Monday, March 24, 2008

Fear of Death

It would seem that we should not fear death. For either we survive death, or we do not. If we do not, then after death we simply do not exist and thus can suffer nothing. But of course if there is no possibility that we suffer, there is nothing to fear. If, on the other hand, we do survive death, there might well be something after death that should be feared. But even if this is so, it is not death that should be feared. Rather it is that which follows.

(I grant that one might well fear the pain that so often accompanies death. But we must distinguish that fear from the fear of death. Fear of pain that accompanies death is not itself fear of death.)

This argument seems decisive to me. It seems to decisively prove that there is nothing in death to fear. But yet the fear of death persists. I feel it, as do most others. Why is this?

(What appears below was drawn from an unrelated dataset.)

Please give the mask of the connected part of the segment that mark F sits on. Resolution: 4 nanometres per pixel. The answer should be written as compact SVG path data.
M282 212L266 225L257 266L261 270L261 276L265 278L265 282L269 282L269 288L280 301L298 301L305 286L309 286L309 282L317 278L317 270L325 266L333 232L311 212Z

What is the source of this deep-seated irrationality? I have a suggestion. It is that we are not are own, that there are forces in us that use of for purposes that extend past the boundaries of our lives. If we were solely our own, if all our desires concerned only ourselves and our ends, we would not fear death. But if there is something greater than us, something outsides us that uses us for a purpose greater than that of the individual human life, then it might have implanted in us a fear of frustration of that greater purpose. I think that the fear of death is such a thing. The higher purpose concerns our species. It is, in a word, the health of that species. The species is in us in a way that is now obscure to me. It uses us for its own ends. It uses us to insure its own health. Thus it makes us fear death, for once dead we cannot serve it.

A strict individualism on which we are concerned only with our own little lives is simply false. (Indeed it is perhaps necessarily false.) We are more than ourselves, and this is reflected in our most deeply seated desires. Human being is not being unto death. It is rather being past death. The human essence looks past the end of the individual human life to the life of the species of which it's part.